EXERCISE INSTRUCTIONS =
A. In the text on DynamoDB read capacity, rewrite the paragraph beginning "So for your example" as one shorter sentence that keeps its main facts.
B. Pick up the text on DynamoDB read capacity after its final sentence and carry it on.

TEXT =
[Start of Attachment]

You probably already know some of this, but for sake of completeness and to help others, I'm going to detail a bit:

  • RCU is Read Capacity Unit
  • WCU is Write Capacity Unit

  • Eventually consistent read: You may get stale data if the latest writes didn't replicate everywhere yet.

  • Strongly consistent read: You always get the latest data.
  • Transactional read: You are reading as part of a DynamoDB transaction.

Units are not equivalent to request per seconds. Based on what and how you read, there are different performance profiles. I'll explain.

Reads performance

There are 3 kinds of reads: Strongly consistent, transactional and eventually consistent. It goes like this:

Per 4Kb blocks of data returned (which may be multiple rows from the DB):

  • Eventually consistent: 1 RCU can read 2 blocks per second
  • Strongly consistent: 1 RCU can read 1 block per second
  • Transactional: 2 RCUs can read 1 block per second

So for your example where your items are about 7Kb and you want to do strongly consistent reads, it'll require 2 RCUs to read 1 item per second. Since you've provisioned 5 RCUs, you are correct and you can expect about 2 reads per second.

[End of Attachment]

DATA EXCERPTS =
[Start of Attachment]

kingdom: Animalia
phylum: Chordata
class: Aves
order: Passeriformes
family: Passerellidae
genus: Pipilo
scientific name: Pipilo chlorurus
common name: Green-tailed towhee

[End of Attachment]
[Start of Attachment]

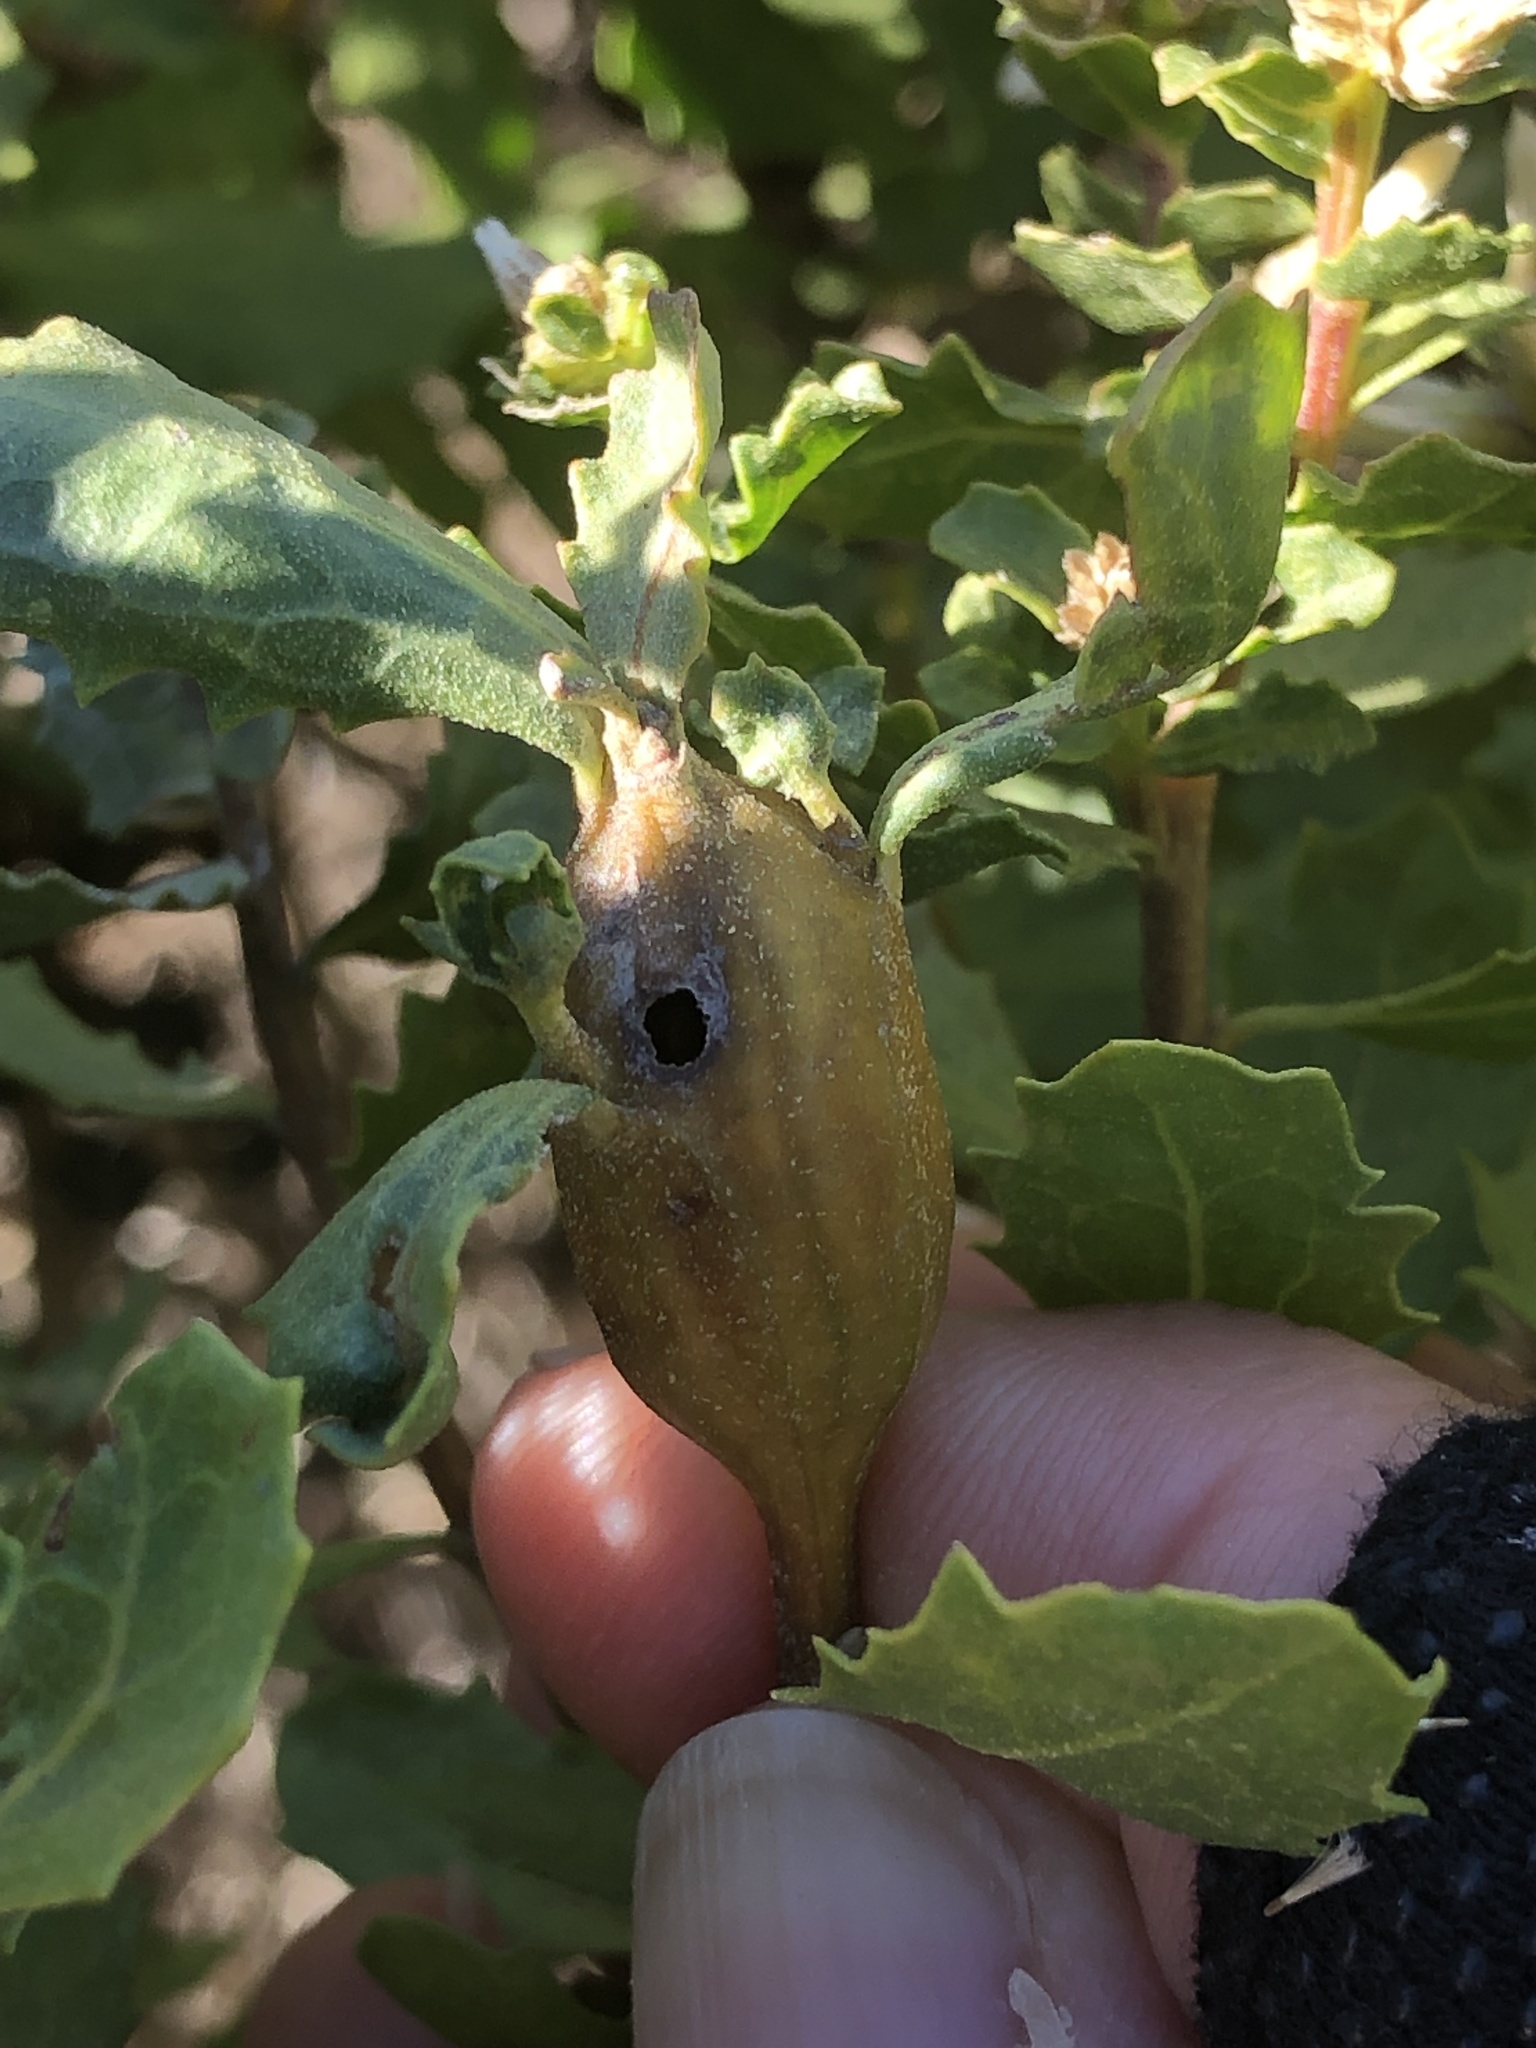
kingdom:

[End of Attachment]
[Start of Attachment]

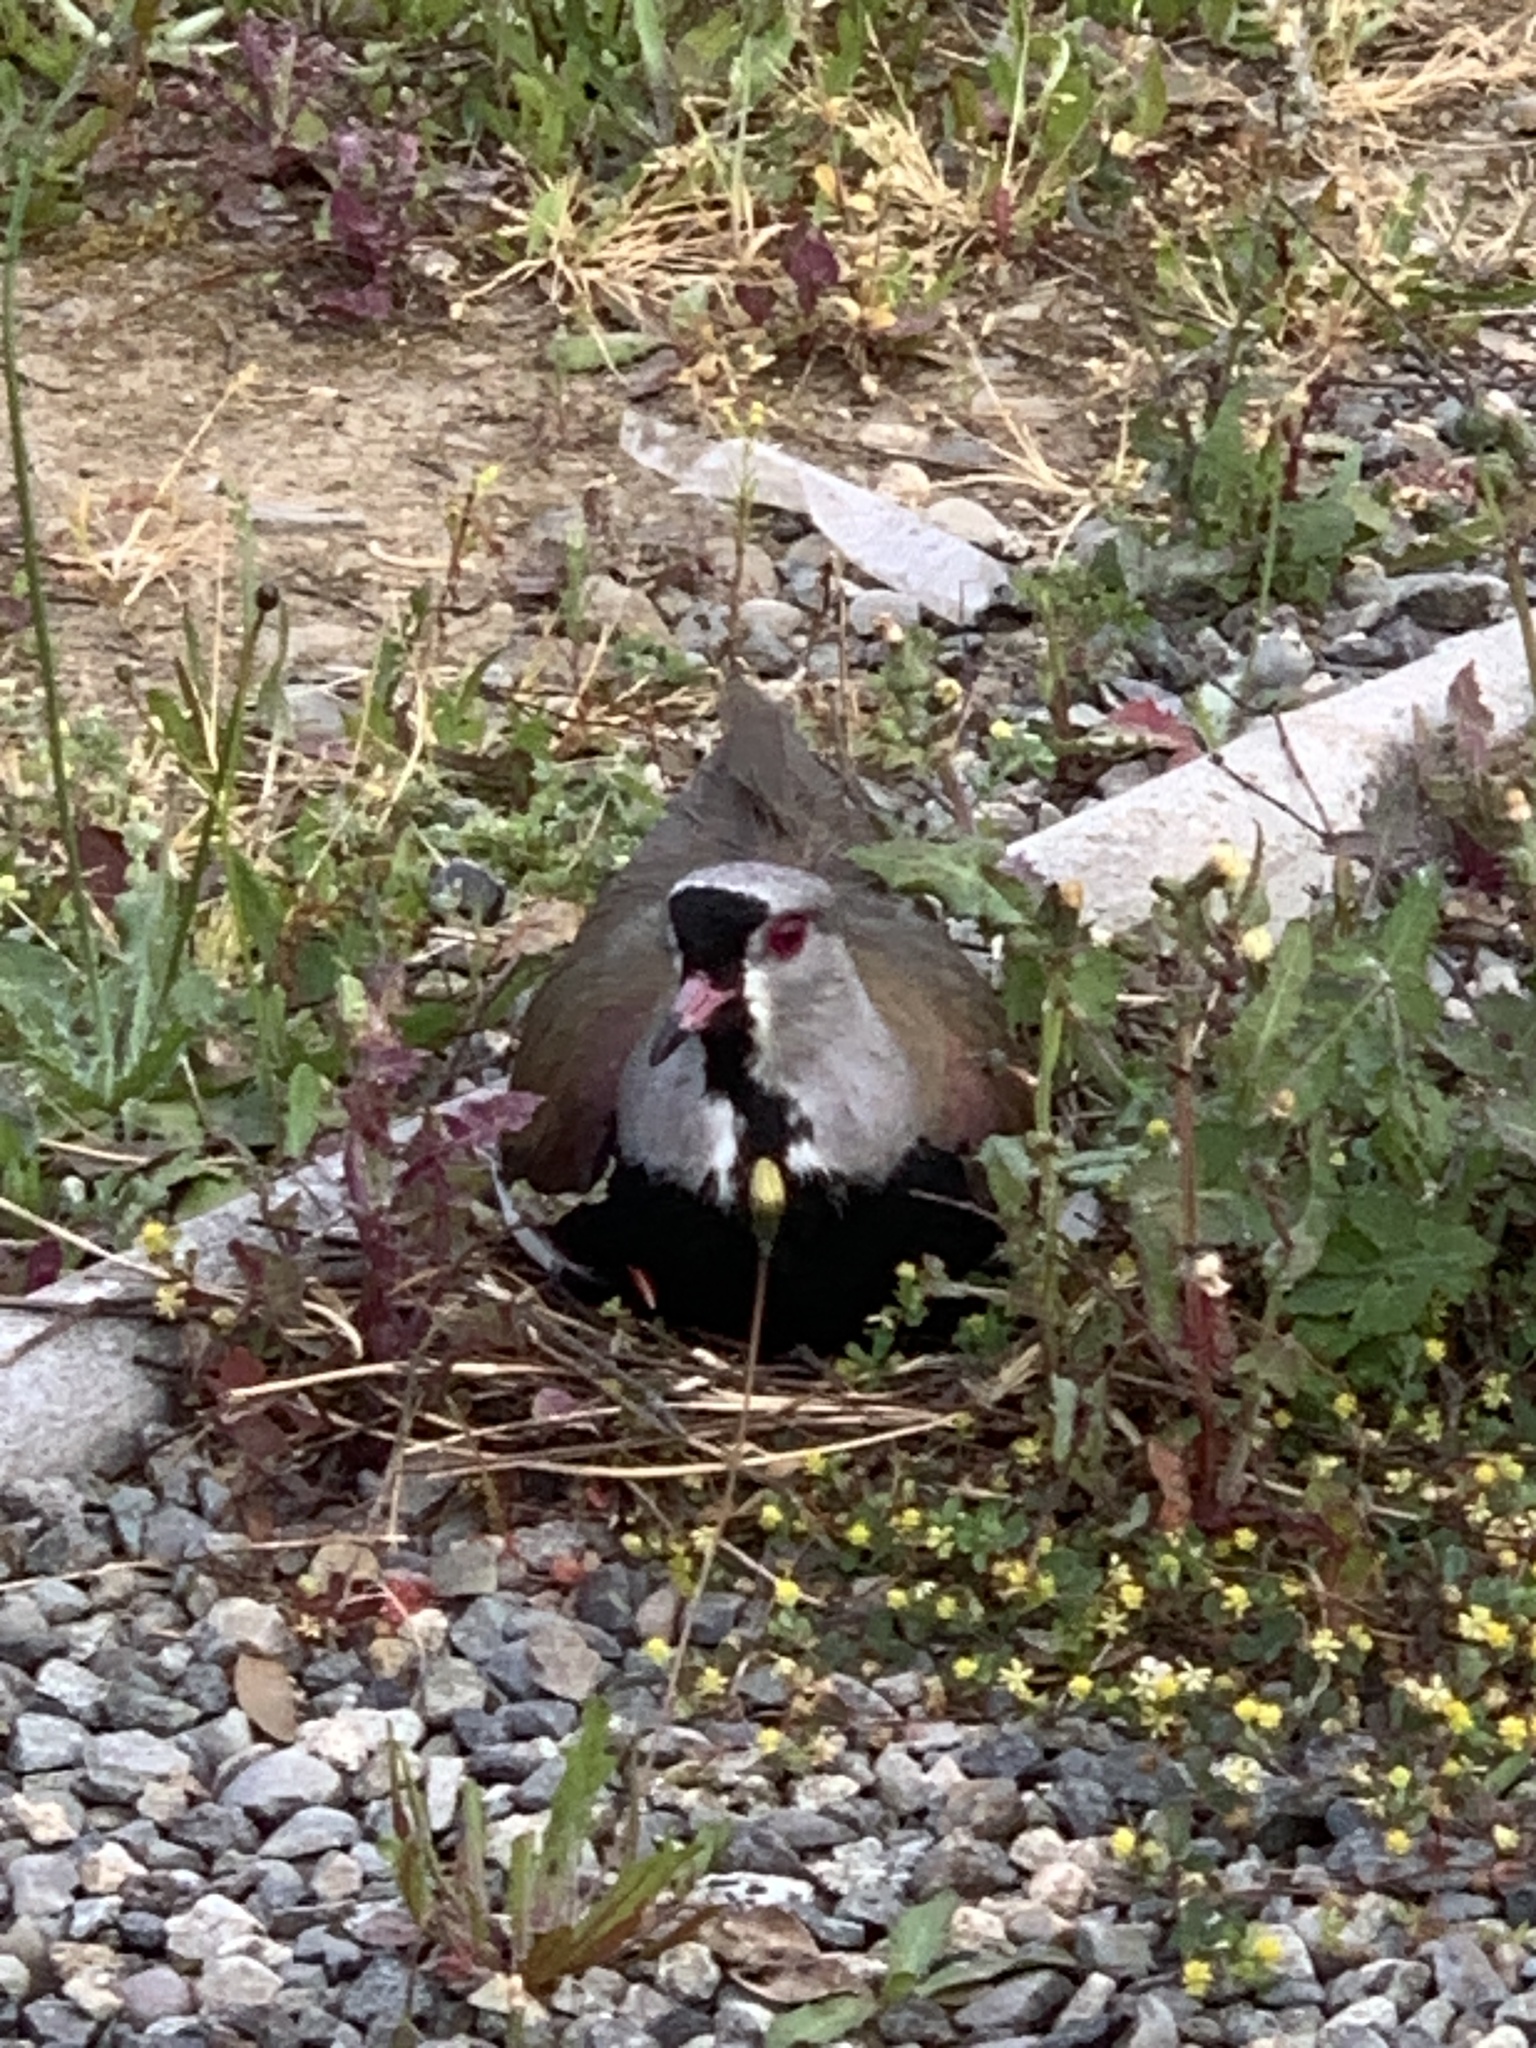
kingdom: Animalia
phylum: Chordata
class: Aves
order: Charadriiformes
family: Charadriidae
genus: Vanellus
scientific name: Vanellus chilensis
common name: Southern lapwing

[End of Attachment]

WRITTEN ANSWERS =
A. With items of about 7Kb and strongly consistent reads, each item read per second needs 2 RCUs, so the 5 provisioned RCUs allow about 2 reads per second.

B.
If you want to squeeze more juice out of your DB, be mindful how much data you are returning. I think if you're average item size is 7Kb, that's a little concerning. You may want to consider an object store instead and store references to the payloads in dynamodb instead of the payloads themselves. I guess it depends what you are storing and your use case. It might be legit, but it sounds a bit suspicious.